Stensvand is a rare individual who is not only an exceedingly talented and productive researcher but can translate the latest research from his own program and from others to an international audience of the horticultural industry. He has produced over 600 extension and technical bulletins and reports for distribution to a national and international body of stakeholders. He is highly sought after as a speaker at grower conferences, having presented over 150 talks at local, national, and international meetings for the industry. He has been a coordinator for IPM in berry crops of the Nordic Association of Agricultural Science (NJF), which encompasses Norway, Sweden, Denmark, Finland, Iceland, Estonia, Latvia, and Lithuania. He is one of the principal organizers of a working group of international extension specialists and fruit pathologists responsible for the models that drive the world's most widely distributed and used advisory system for apple scab management: RIMpro.
Stensvand is a committed and engaged citizen of the international community of plant pathology. He has served his profession as a group leader, department head and research director at NIBIO; during this period, the organization emerged as a leading agricultural research and extension unit in Europe and achieved its present status as a destination for scholars from around the globe. Stensvand alone has hosted 24 international scholars at NIBIO since 2000, mentored 37 M.S. and Ph.D. students, either as a major professor or co-adviser, and served as the external examiner for 15 others. He has served as an associate editor of the European Journal of Plant Pathology from 2012 to 2017, and as associate editor of Plant Disease from 2013 to 2015. He is an editor and multiple-chapter author of the nearly completed 3rd edition of the APS Compendium of Strawberry Diseases, Disorders, and Pests. He has been a principal organizer of numerous conferences of the International Organization for Biological and Integrated Control (IOBC). Most recently, he was the lead convenor for the 12th International Epidemiology Workshop in Lillehammer, Norway, bringing together the leading plant epidemiologists from 13 countries over a 5-day period to discuss the latest advancements in the discipline. Remarkably, these accomplishments were accrued in parallel with an ambitious teaching schedule at NMBU, and his leadership as one of the coordinators for the NOVA University Network in plant pathology, a collaborative intensive instructional program for graduate students in the Nordic and Baltic countries.

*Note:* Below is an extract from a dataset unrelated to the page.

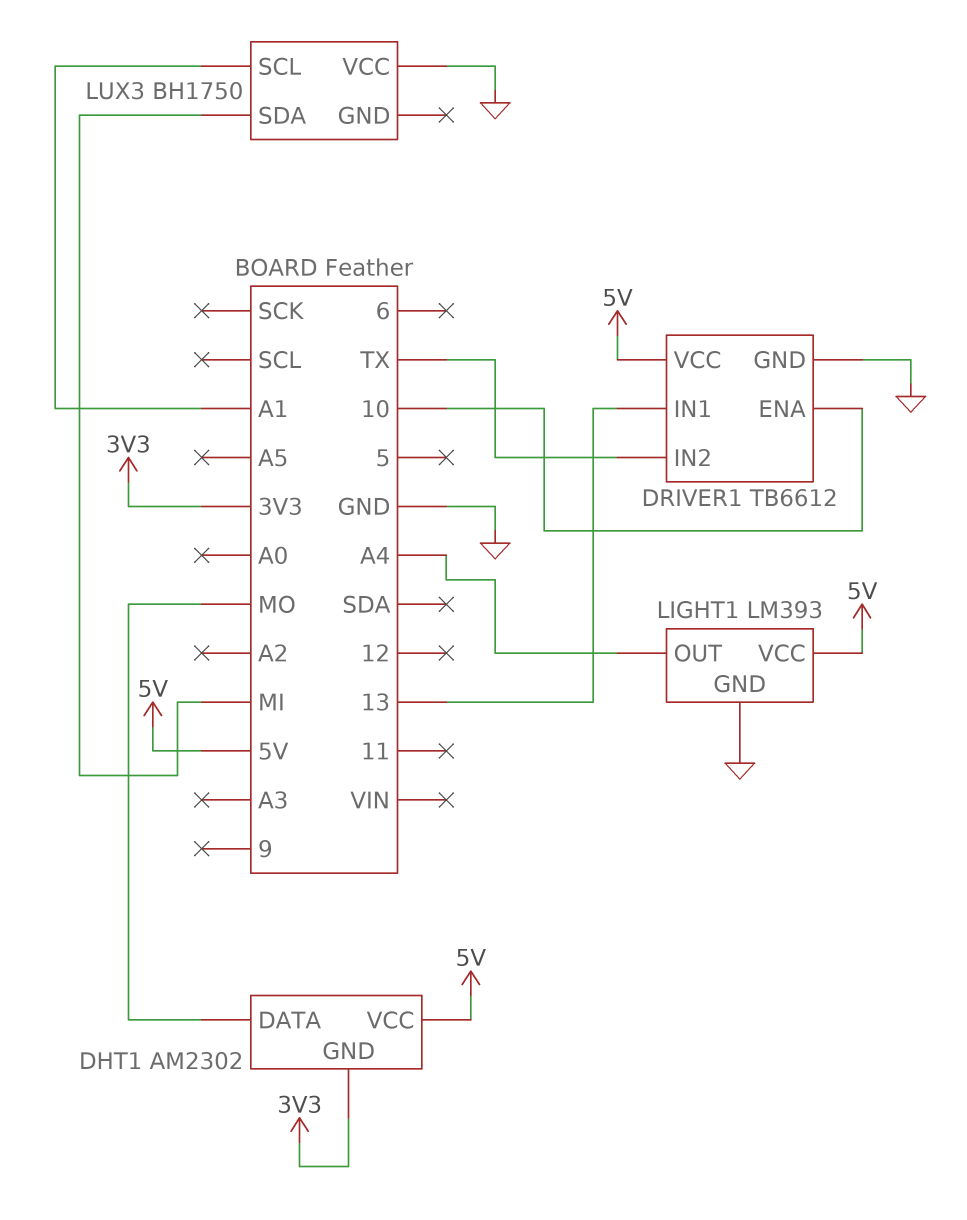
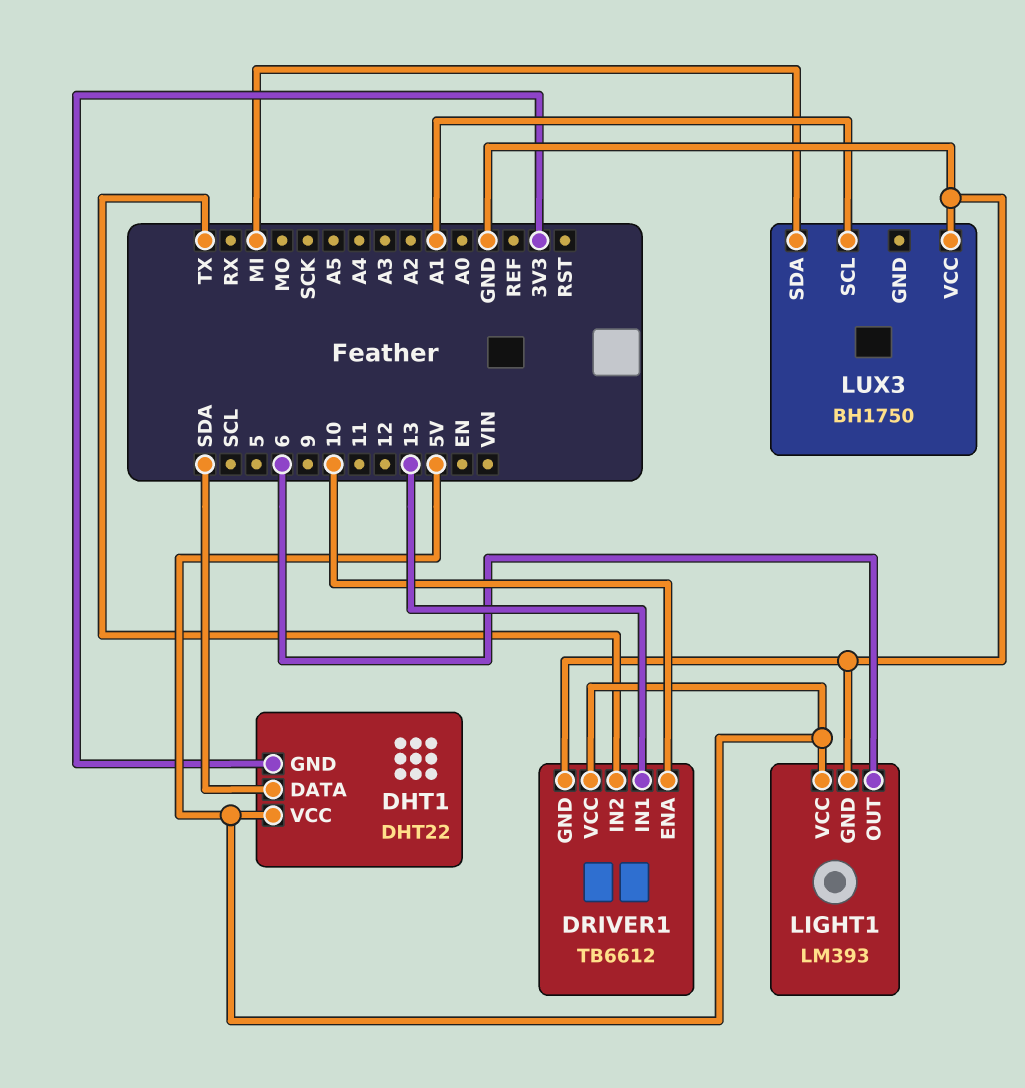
DHT1: AM2302 -> DHT22
DHT1 pin DATA: MO -> SDA
LIGHT1 pin OUT: A4 -> 6

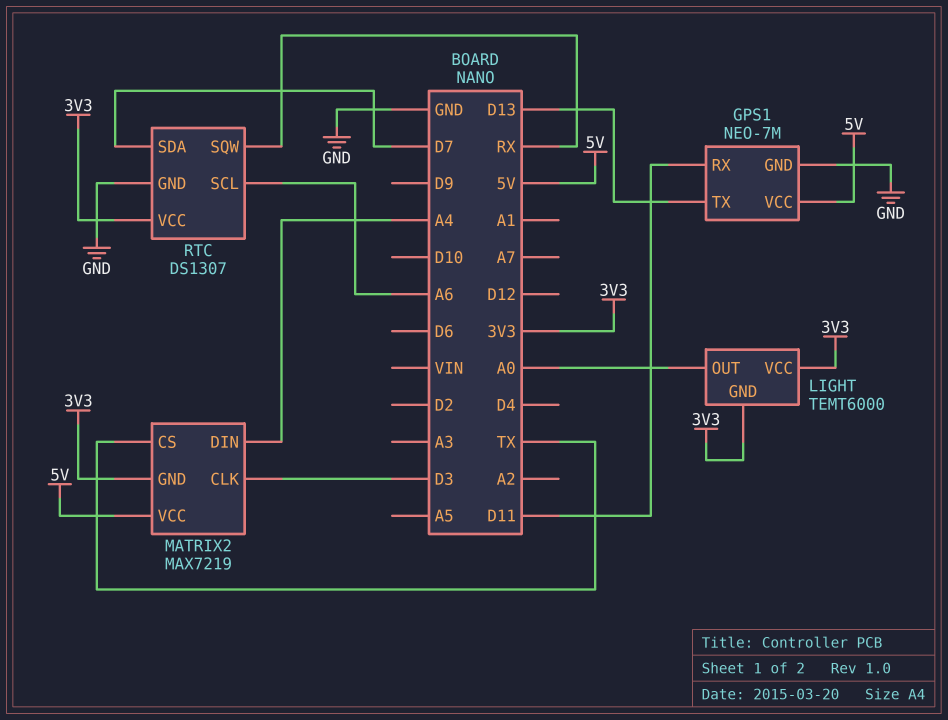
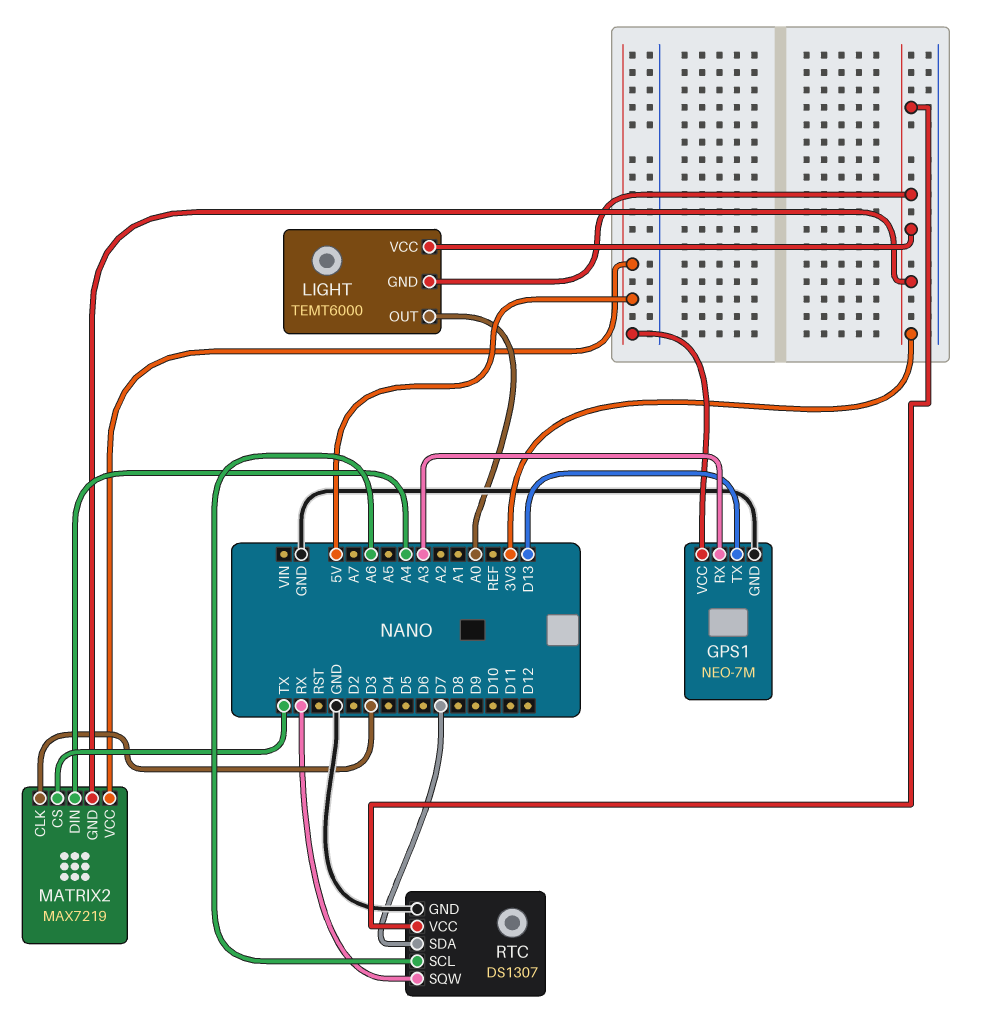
GPS1 pin RX: D11 -> A3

Those who have worked with Arne Stensvand know him as a humble and self-effacing individual, but they also recognize his intense intellectual drive, his curiosity, and his dedication to producing the best possible science and taking an active role in its application and his generosity to his peers and his profession. The record of his accomplishments detailed above make him worthy of the honor of selection as a Fellow of The American Phytopathological Society.